If no other agreements were explicitly made in written form, the full amount of the purchase price has to be paid.
7.2
Payments are always used to settle the longest outstanding accounts due plus related default interests.
7.3
Discounts are only possible if the Buyer’s account does not indicate any outstanding invoices. Discounts are calculated from merchandise value and do not include transportation costs and services.
7.4
Payments can be settled by depositing the outstanding amount of money on the accounts of the Seller at the specified financial institutions referring to the relevant order.
7.5
Until cheques, promissory notes or assigned payments have been cashed, the Seller’s debt and its due date remain unaffected.
7.6
Representatives of the Seller are not authorised to accept payments.
7.7
The retention of goods is excluded from agreements with merchants as well as from agreements with private persons, when they are based on the same contractual relationship. Offset payments against counterclaims are excluded, unless the offset payment pertains to a debt that has been accepted by the Seller or has been legally declared.
8. Retention of title
8.1
Goods delivered under retention of title remain property of the Seller until all debts, on whatever legal grounds including future or limited debts, are settled and until promissory notes or cheques are honoured according to the irrevocableness of debits. In the case of unpaid invoices the retention of title will serve as collateral for any balance claim by the Seller.
8.2
Payments, including payments by cheque made by sending a promissory note issued by the Seller and accepted by the Buyer, are not considered as payment until the promissory note is honoured by the drawee and the Seller is hence liberated from the endorser's liability, so that the retention of title remains until the promissory note is honoured in favour of the Seller.
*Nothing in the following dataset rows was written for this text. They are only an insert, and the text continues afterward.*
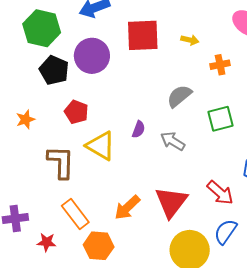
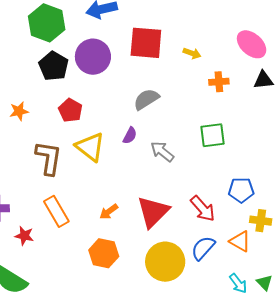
gray semicircle: (179, 96) -> (146, 99), moved
orange arrow: (127, 208) -> (109, 212), size x0.7
orange hexagon: (99, 246) -> (104, 253), moved

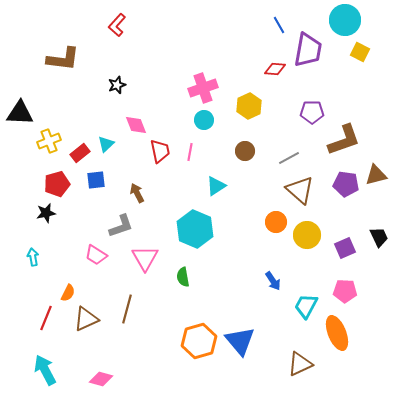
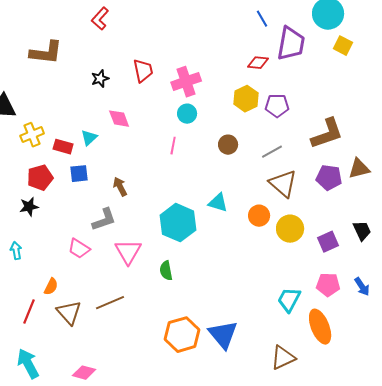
yellow hexagon: (249, 106) -> (246, 99), moved
purple pentagon: (312, 112) -> (277, 106), moved
red trapezoid: (160, 151) -> (143, 71), moved
red rectangle: (80, 153) -> (63, 147), turned 54
cyan triangle: (216, 186) -> (218, 203), moved, turned 50
blue arrow: (273, 281) -> (362, 287), moved
brown line: (127, 309) -> (110, 303), turned 52
brown triangle: (86, 319) -> (69, 313), turned -48

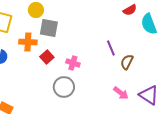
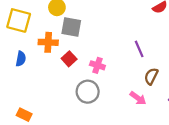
brown semicircle: (127, 62) -> (151, 76), moved
pink arrow: (121, 93) -> (138, 98), moved

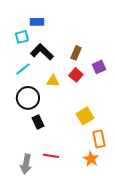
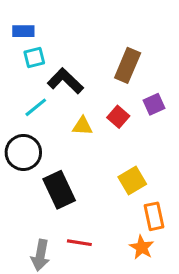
blue rectangle: (37, 22) -> (23, 31), moved
brown rectangle: (76, 53) -> (128, 65), moved, size x1.5
black circle: (28, 98) -> (23, 152), moved
black rectangle: (38, 122) -> (59, 190), size x1.6

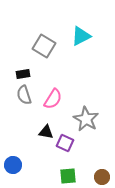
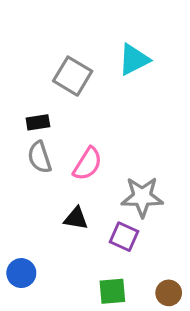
gray star: (86, 119) -> (142, 197), turned -30
purple square: (65, 143) -> (124, 237), moved

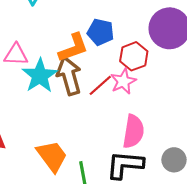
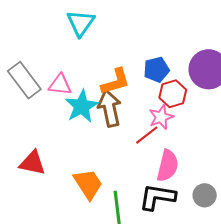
blue pentagon: (101, 32) -> (156, 70), moved, turned -30
red line: (100, 85) -> (147, 135), moved

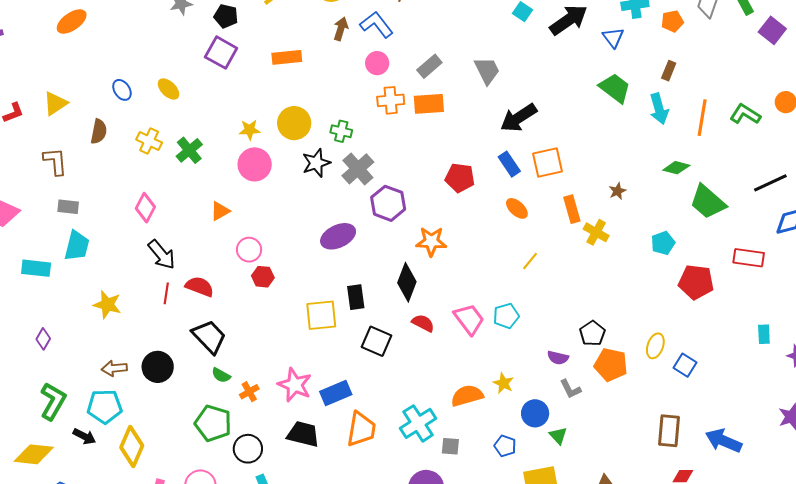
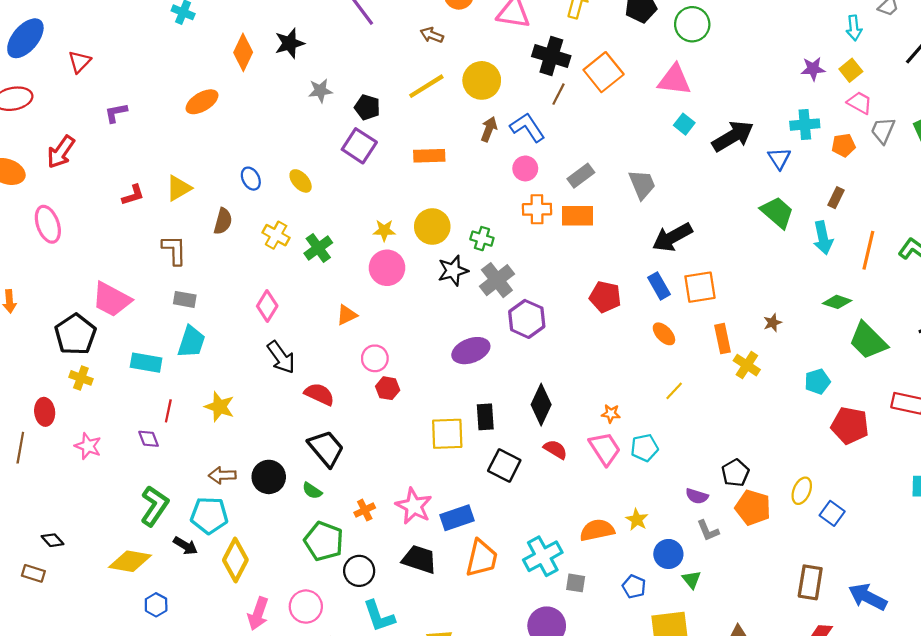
orange star: (431, 241) -> (611, 414), moved, size x0.6
red line: (166, 293) -> (168, 411), moved
purple diamond: (43, 339) -> (149, 439), turned -55
green semicircle: (221, 375) -> (312, 491), moved

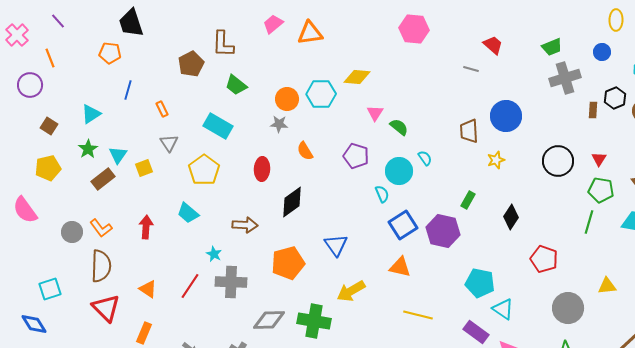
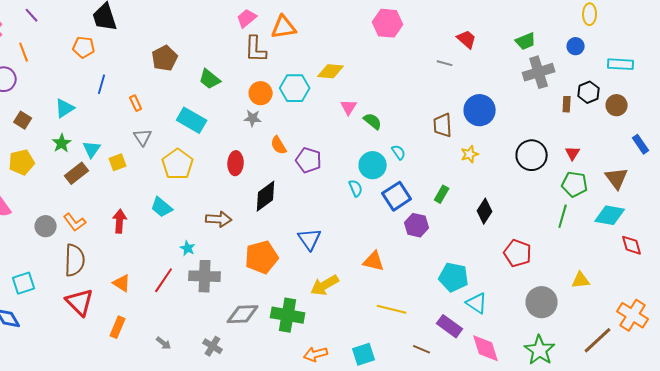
brown L-shape: (223, 44) -> (256, 49), moved
purple pentagon: (356, 156) -> (309, 160), moved
blue square: (403, 225) -> (397, 196), moved
purple hexagon: (443, 231) -> (417, 225), size x0.7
9. Place of performance and jurisdiction
9.1
The sole place of performance for both parties is Innsbruck/Austria.
9.2
The court of jurisdiction for all legal disputes between the both parties is the regional court (acting as commercial court) of Innsbruck/Austria. This also applies to cases referring to promissory notes and cheques.
9.3
The law of the Republic of Austria excluding the Hague Conventions relating to a Uniform Law on the International Sale of Goods shall apply solely for all contractual relationships between the Buyer and the Seller.
10. Additional:
10.1
If individual provisions in this contract prove to be legally invalid, the remaining provisions will remain legally binding.
In cases of dispute, the German version of these General Terms and Conditions (AGB) shall apply and take precedence over any translation provided for convenience.